What accounts for this shift in behavior? One factor is clearly the increased weight on the employment side of the dual mandate. As shown in Exhibit 4, we estimate that the weight on the unemployment rate in our estimated Taylor rule with time-varying coefficients has increased sharply over the past two years. Once we allow for this increase, we can explain the steps taken by the FOMC to date.

Given this, it is worth recalling that on August 28 of last year, Tennessee Senator Bob Corker wrote a scathing op-ed in the Financial Times in which he dared to question the omnipotence of economic central planner in chief Ben Bernanke. Corker called the Chairman a “distraction” and urged the abolition of the dual mandate. On Monday, Corker took his criticism a step further and, along with Senator David Vitter, introduced the Federal Reserve Single Mandate Act. Corker says the Act will “provide the Fed with a clear and explicit focus on keeping inflation low [which] will serve America better than the broad, bipolar mandate it has today.” Corker also noted that “the dual mandate blurs the line between fiscal and monetary policy and allows Congress to shirk its responsibility to enact sound budgets and policies that produce economic growth.”

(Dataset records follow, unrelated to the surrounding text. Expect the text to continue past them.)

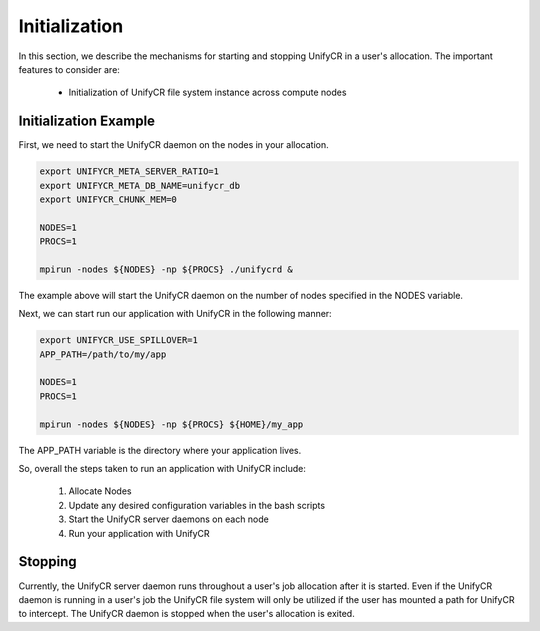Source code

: ======================
Initialization
======================

In this section, we describe the mechanisms for starting and stopping UnifyCR in
a user's allocation. The important features to consider are:

        - Initialization of UnifyCR file system instance across compute nodes

---------------------------
Initialization Example
---------------------------

First, we need to start the UnifyCR daemon on the nodes in your allocation.

.. code-block:: Bash

        export UNIFYCR_META_SERVER_RATIO=1
        export UNIFYCR_META_DB_NAME=unifycr_db
        export UNIFYCR_CHUNK_MEM=0

        NODES=1
        PROCS=1

        mpirun -nodes ${NODES} -np ${PROCS} ./unifycrd &

The example above will start the UnifyCR daemon on the number of nodes specified
in the NODES variable.

Next, we can start run our application with UnifyCR in the following manner:

.. code-block:: Bash

        export UNIFYCR_USE_SPILLOVER=1
        APP_PATH=/path/to/my/app

        NODES=1
        PROCS=1

        mpirun -nodes ${NODES} -np ${PROCS} ${HOME}/my_app

The APP_PATH variable is the directory where your application lives.

So, overall the steps taken to run an application with UnifyCR include:

        1. Allocate Nodes

        2. Update any desired configuration variables in the bash scripts

        3. Start the UnifyCR server daemons on each node

        4. Run your application with UnifyCR

---------------------------
Stopping
---------------------------

Currently, the UnifyCR server daemon runs throughout a user's job allocation
after it is started. Even if the UnifyCR daemon is running in a user's job the
UnifyCR file system will only be utilized if the user has mounted a path for
UnifyCR to intercept. The UnifyCR daemon is stopped when the user's allocation
is exited.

Politics aside, it is impossible to get around the fact that, contrary to the Chairman’s sworn testimony, the Fed is simply funding the U.S. deficit using the primary dealers as middlemen, although, given the collective ignorance of the general populace one seriously doubts whether the public would know the difference if the Fed just leap-frogged the secondary market and went straight to auction. In any case, perhaps Corker is naïve in a sense. Bernanke and his MIT cabal are busy conducting a grand experiment in monetary policy on a worldwide scale. Corker is no less the guinea pig than you or I, and no single bill will be enough to deter the central bankers of the Western world from taking their (possibly perverse) interpretation of Keynesianism to its logical extreme. All we mortals can do is sit back and hope the Gods aren’t as crazy as they seem.